What if products were pre-programmed for resale? Unlocking profit and scale
New business models like resale have been touted as solutions that can accelerate sustainability and bolster product value. But while resale is booming throughout the industry and with consumers, why aren't brands seeing profits from it?
The industry is counting on new business models such as resale to accelerate sustainability and increase the value potential of every product. But while the resale market is booming — so far brands are not seeing profits. This edition of Tap In shares different perspectives on resale's profitability challenges and critical solutions needed for growth.
Today, most brands and retailers depend upon the barcode to profitability manage operations. However, when it comes to resale — a business defined by cataloging and processing billions of unique assets — we lack the infrastructure to streamline operations and profitably scale.
Billions of products arrive at resale facilities without any form of rudimentary identification. Every single product recovered has to be re-identified, re-cataloged, re-described, re-tagged, re-authenticated, re-processed and re-photographed. “Sounds expensive” – CFOs everywhere.
"A major cost issue in resale operations is the identification of items with an unknown identity.
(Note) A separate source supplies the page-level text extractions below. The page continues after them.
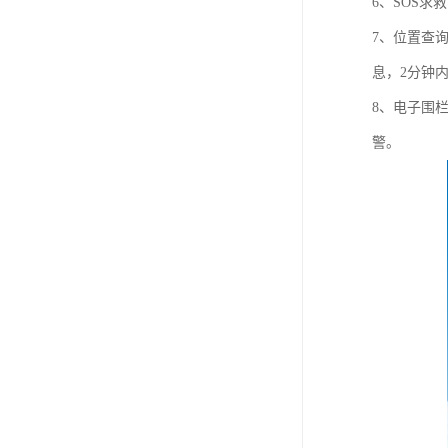
6、SOS求
7、位置查
息，2分钟
8、电子围
警。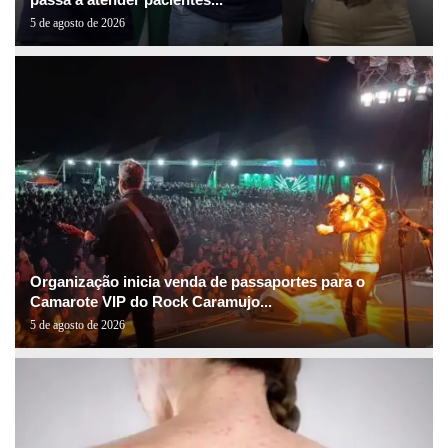
5 de agosto de 2026
Organização inicia venda de passaportes para o
Camarote VIP do Rock Caramujo...
5 de agosto de 2026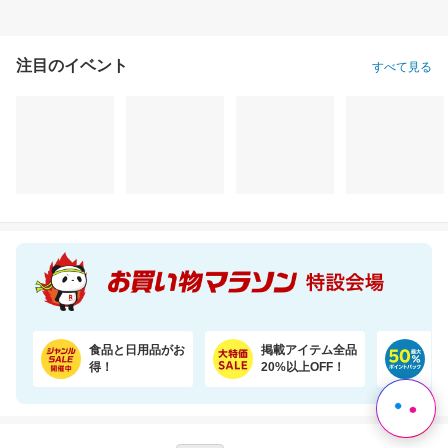
注目のイベント
すべて見る
レビュー累計1.2万件 無香料の国産エプソムソルト入浴剤で汗ばむ肌もすっきり
＼半額！楽天1位★／1袋で4.5兆個の乳酸菌を配合！毎日の調子を考えた乳酸菌サプリ
1,462円
2,640円
3,
割引価格
半額以下
割引価格
1,235
1,320
3,530
円
円
円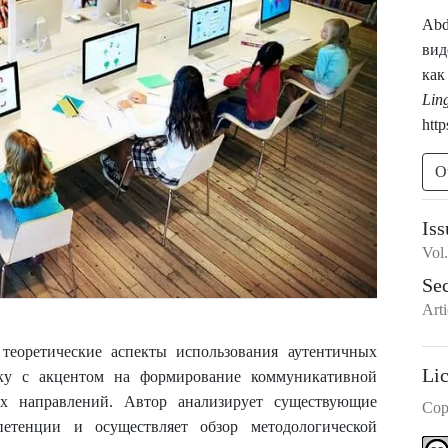
Abd
вид
как
Lin
http
O
Iss
Vol
Se
Arti
теоретические аспекты использования аутентичных
Li
ыку с акцентом на формирование коммуникативной
их направлений. Автор анализирует существующие
Cop
етенции и осуществляет обзор методологической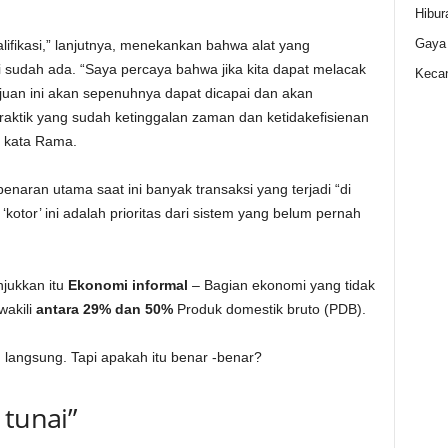
Hibur
Gaya
lifikasi,” lanjutnya, menekankan bahwa alat yang
i sudah ada. “Saya percaya bahwa jika kita dapat melacak
Kecan
juan ini akan sepenuhnya dapat dicapai dan akan
aktik yang sudah ketinggalan zaman dan ketidakefisienan
” kata Rama.
aran utama saat ini banyak transaksi yang terjadi “di
otor’ ini adalah prioritas dari sistem yang belum pernah
jukkan itu
Ekonomi informal
– Bagian ekonomi yang tidak
wakili
antara 29% dan 50%
Produk domestik bruto (PDB).
angsung. Tapi apakah itu benar -benar?
 tunai”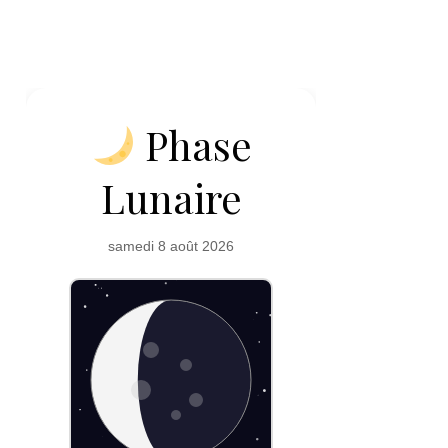
Phase
Lunaire
samedi 8 août 2026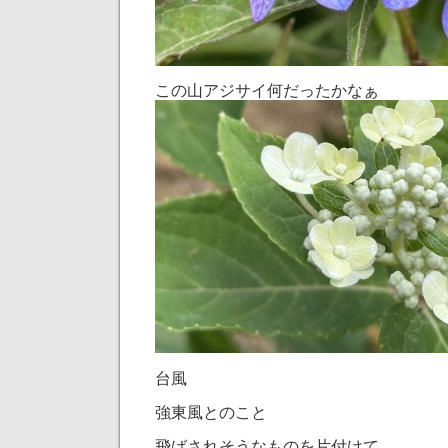
この山アジサイ何だったかなぁ
台風
強東風とのこと
飛ばされそうなものを片付けて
The shift to Digital ID will make a significant change toward optimized resale opportunities."
- Create2Stay, leading Danish resale company and EON Exchange partner
From lack of traceability infrastructure to high operating costs to customer barriers, there’s yet to be a brand that has successfully scaled resale. To capitalize on this business model, brands need solutions to acquire quality supply, process millions of unique items and trace their post-sale journeys.
Dive into this topic below:
Brands are taking back unwanted clothes. Where do they go?
Many brands are offering take-back programs to collect unwanted clothes from customers – but what happens to garments after they’re returned? Last month, an investigation by the Changing Markets Foundation found that most were destroyed, downcycled, stashed in a warehouse or shipped to secondhand markets in Africa. The primary challenges? Tracing clothes is tricky once they start moving through the complex system of sorting and waste management and the infrastructure for sorting and processing is manual.
Why are brands not seeing profits from resale?
Article from Retail Touchpoints
From managed marketplaces to peer-to-peer, branded resale programs encounter shared challenges that prevent growth and revenue generation. One of the biggest challenges is the management and exchange of inventory data that is unique at the SKU- or item-level. Most resellers lack the infrastructure to identify, process and price one-of-a-kind items, leading to high operational costs and manual processes.
How product identification changes resale operations
Circular solutions provider, Bleckmann, is giving every product that they renew and resell a unique Digital ID, accessible via a barcode. This technology helps resellers correctly price goods, provide accurate product descriptions and trace the item’s journey.
How IoT enables circular systems at scale
Report from Ellen MacArthur Foundation
Ellen MacArthur Foundation’s 2020 Intelligent Assets Report justly notes that a circular economy is an inherently feedback-rich system that depends upon the interoperability of intelligent assets to function and economically scale. After all, doesn’t any efficient and profitable system and business require intelligence?
"To be sustainable, a system must be responsive; actions and behaviors must be connected via data and knowledge. With the embedding of intelligence in almost every object, we can imagine systems that adapt and respond to change in order to remain fit for purpose."